Anche se la sfera di competenza del CICAP sono gli aspetti scientifici e metodologici e non quelli ideologici, credo che sarebbe sbagliato ignorare l’importanza di questi ultimi nelle varie forme di negazionismo contemporaneo, proprio come lo sarebbe stato nel caso di Lenard. Come sostiene il filosofo della scienza Sven Ove Hansson, è invece importante mettere in evidenza quali correnti di pensiero e quali interessi si celano spesso dietro i movimenti negazionisti, per mostrare che il loro scopo ultimo non è far avanzare la conoscenza, ma promuovere una determinata agenda politica. Essi stessi capiscono perfettamente l’importanza strategica di questo punto e si guardano bene dal rendere pubblico il proprio retroterra. I sostenitori dell’intelligent design non pubblicizzano certo i loro legami con i movimenti religiosi fondamentalisti, così come i finanziamenti dell’industria fossile agli scienziati che negano il riscaldamento globale non avvengono alla luce del sole. Rivelare al pubblico le strategie usate dalle multinazionali del tabacco per nascondere i danni del fumo per la salute è stato determinante per screditare gli studi da esse finanziati. Allo stesso modo è opportuno sottolineare quali ambienti alimentano oggi il negazionismo in campo climatico e in campo sanitario. Questo non significa tradire l’imparzialità politica del CICAP, ma al contrario denunciare che un dibattito che dovrebbe essere strettamente scientifico è condizionato da fattori di altra natura.

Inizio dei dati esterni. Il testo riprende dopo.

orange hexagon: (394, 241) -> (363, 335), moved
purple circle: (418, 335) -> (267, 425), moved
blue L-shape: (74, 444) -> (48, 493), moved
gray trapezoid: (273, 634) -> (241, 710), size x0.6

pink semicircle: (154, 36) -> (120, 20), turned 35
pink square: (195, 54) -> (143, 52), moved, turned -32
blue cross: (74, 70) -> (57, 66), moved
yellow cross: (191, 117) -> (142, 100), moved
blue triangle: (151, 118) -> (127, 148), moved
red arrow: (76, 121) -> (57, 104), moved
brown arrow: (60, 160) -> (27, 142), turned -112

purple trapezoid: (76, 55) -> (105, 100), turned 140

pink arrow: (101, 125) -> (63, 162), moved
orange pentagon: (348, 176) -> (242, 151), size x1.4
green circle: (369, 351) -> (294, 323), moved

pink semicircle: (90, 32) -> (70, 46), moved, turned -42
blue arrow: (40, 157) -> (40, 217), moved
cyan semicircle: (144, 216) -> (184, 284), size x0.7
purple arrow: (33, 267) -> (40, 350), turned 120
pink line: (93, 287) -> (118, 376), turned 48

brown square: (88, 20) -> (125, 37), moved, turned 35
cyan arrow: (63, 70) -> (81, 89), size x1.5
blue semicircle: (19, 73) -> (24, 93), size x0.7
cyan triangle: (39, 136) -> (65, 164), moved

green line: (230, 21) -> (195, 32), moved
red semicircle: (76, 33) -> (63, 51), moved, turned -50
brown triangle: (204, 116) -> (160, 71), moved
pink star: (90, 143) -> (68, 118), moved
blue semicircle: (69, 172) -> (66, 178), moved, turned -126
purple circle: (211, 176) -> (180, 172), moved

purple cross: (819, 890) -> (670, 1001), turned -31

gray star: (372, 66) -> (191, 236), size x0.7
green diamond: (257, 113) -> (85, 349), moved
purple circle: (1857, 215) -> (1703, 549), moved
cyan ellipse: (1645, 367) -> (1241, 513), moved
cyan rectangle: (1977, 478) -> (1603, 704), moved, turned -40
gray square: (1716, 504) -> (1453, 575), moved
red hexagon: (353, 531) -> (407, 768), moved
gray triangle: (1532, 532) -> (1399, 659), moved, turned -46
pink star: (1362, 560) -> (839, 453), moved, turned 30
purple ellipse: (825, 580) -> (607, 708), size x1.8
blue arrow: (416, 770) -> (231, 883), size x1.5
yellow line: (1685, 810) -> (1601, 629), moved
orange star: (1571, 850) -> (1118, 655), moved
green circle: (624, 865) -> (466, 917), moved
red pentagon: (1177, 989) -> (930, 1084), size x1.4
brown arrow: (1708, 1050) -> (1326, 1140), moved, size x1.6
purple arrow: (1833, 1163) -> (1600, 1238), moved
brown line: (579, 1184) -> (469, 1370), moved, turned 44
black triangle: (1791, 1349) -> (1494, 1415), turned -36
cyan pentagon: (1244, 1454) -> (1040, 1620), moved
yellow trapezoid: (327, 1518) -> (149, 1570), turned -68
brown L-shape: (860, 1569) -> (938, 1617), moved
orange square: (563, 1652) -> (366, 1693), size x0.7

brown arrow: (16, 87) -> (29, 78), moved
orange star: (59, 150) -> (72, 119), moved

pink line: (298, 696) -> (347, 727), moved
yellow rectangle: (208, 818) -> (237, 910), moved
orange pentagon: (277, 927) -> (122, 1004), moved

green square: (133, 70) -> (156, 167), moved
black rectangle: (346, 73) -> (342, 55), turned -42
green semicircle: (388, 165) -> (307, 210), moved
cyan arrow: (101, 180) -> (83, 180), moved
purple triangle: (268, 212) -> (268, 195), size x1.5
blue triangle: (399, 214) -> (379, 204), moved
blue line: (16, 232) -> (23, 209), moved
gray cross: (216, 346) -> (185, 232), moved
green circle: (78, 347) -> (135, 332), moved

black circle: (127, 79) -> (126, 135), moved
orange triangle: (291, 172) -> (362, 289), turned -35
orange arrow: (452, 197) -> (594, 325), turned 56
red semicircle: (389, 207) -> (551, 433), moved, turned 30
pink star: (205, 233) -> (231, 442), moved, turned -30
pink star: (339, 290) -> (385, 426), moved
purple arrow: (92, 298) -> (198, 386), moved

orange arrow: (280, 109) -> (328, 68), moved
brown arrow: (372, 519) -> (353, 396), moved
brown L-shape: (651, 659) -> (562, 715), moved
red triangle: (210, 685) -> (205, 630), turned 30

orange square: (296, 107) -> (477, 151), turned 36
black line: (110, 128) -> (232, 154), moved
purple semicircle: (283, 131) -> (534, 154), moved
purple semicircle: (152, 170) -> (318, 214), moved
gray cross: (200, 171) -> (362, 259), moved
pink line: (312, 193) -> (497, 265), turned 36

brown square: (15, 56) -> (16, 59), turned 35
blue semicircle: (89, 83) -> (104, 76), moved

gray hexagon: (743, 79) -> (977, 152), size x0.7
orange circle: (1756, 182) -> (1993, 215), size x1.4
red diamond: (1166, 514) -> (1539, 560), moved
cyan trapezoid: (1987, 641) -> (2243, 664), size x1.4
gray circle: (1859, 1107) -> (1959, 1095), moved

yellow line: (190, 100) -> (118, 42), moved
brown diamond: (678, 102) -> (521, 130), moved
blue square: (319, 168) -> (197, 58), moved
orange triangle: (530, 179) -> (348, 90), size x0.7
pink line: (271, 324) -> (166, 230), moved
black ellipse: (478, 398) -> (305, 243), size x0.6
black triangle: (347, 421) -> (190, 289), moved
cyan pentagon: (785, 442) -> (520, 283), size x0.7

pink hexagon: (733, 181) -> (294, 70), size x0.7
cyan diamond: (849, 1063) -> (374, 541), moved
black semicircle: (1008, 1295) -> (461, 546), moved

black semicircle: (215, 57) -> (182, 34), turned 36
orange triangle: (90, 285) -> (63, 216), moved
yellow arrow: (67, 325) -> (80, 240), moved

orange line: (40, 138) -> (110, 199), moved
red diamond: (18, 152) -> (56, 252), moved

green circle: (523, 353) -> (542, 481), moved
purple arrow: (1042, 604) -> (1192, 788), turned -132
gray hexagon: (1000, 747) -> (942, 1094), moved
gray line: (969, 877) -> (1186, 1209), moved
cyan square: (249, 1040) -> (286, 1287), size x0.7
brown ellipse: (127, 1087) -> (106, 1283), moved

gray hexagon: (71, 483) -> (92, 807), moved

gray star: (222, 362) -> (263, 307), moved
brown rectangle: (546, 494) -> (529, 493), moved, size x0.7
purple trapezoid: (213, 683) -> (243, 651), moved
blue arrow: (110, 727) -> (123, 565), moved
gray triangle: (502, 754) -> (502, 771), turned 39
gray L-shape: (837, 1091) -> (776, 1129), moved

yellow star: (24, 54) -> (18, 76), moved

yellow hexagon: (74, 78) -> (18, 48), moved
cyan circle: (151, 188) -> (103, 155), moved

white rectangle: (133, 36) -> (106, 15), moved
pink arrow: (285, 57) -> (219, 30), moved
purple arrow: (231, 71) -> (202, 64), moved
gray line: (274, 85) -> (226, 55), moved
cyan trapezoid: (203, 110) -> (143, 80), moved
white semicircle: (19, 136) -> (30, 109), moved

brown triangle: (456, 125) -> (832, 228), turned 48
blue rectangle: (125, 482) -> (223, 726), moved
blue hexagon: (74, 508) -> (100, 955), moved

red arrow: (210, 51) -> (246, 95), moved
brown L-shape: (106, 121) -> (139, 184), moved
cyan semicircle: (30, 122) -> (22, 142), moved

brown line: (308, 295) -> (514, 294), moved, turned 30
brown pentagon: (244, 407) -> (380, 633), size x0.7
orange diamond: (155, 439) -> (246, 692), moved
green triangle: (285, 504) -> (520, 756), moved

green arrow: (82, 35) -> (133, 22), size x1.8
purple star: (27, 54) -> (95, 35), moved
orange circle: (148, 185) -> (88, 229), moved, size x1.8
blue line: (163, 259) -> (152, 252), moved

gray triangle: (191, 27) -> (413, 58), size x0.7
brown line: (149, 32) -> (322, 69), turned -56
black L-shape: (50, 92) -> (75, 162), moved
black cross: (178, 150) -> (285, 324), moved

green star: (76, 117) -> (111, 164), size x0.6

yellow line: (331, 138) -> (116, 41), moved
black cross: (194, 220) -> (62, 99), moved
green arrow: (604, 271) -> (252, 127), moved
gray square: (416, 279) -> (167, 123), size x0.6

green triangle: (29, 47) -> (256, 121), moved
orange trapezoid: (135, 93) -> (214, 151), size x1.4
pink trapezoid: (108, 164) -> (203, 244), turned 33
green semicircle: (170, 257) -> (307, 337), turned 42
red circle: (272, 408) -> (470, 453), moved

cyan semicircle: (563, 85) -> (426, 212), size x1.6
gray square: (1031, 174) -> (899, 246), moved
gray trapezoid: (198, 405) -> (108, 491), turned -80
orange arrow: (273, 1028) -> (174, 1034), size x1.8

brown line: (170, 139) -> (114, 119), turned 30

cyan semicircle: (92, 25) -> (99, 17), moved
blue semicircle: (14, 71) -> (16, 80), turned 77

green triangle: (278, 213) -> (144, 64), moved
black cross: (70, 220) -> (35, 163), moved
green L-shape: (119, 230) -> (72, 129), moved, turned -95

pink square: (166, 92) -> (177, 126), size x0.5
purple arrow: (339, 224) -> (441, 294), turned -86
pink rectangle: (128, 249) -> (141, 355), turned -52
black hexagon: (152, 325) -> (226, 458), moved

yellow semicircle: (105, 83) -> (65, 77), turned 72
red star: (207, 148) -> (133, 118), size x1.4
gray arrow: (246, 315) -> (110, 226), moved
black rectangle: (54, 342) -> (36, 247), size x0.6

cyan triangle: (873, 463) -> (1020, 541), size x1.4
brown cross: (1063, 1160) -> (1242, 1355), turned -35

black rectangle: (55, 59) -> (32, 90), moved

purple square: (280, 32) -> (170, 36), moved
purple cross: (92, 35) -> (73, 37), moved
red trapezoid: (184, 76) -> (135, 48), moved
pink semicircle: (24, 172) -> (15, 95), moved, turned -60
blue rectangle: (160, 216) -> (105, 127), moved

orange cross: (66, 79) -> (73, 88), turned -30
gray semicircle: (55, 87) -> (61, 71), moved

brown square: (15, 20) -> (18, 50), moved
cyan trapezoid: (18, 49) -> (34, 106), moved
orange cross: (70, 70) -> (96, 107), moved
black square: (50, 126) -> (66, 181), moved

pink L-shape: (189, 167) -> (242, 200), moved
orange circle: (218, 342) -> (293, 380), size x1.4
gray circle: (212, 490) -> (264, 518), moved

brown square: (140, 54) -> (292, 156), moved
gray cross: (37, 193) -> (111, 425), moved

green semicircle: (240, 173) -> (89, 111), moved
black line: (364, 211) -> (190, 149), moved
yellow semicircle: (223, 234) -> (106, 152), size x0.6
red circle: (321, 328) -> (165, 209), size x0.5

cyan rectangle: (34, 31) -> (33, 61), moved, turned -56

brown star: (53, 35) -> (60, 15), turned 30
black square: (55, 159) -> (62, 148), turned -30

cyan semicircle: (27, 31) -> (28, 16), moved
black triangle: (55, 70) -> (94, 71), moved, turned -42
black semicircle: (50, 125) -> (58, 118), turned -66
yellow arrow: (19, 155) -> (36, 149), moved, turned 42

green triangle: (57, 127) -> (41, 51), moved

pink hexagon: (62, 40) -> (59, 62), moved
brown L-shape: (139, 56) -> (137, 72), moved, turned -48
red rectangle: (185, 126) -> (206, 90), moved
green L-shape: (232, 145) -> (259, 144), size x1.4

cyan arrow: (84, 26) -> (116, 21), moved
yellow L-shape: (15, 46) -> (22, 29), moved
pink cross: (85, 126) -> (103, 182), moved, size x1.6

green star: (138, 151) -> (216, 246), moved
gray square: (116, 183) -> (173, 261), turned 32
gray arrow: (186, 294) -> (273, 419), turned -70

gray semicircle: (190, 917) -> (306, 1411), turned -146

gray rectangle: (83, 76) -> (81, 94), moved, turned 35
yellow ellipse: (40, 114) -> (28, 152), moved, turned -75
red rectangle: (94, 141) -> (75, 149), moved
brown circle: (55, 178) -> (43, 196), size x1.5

Proprio per migliorare la qualità della discussione su questi temi il CICAP si è fatto promotore, insieme all’associazione di comunicazione scientifica Frame, di un’iniziativa chiamata “Scienza e Politica nell’Interesse dei Cittadini - SPIC” con lo scopo di favorire una comunicazione costruttiva tra i decisori politici e la comunità scientifica, in modo da ridurre il rischio che le conoscenze scientifiche siano distorte per ragioni ideologiche.

Bibliografia

  • Sven Ove Hansson, S. O., 2018. “Dealing with climate science denialism: experiences from confrontations with other forms of pseudoscience”, in Climate Policy n.18
  • Godulla, A., Seibert, D., e Klute, T., 2024. “What Is Denialism? An Examination and Classification of Definitional Approaches and Relevant Actors”, in Journalism and Media n. 5

ANDREA FERRERO è ingegnere e lavora alla progettazione di veicoli spaziali presso la Thales Alenia Space di Torino. È vicepresidente del CICAP.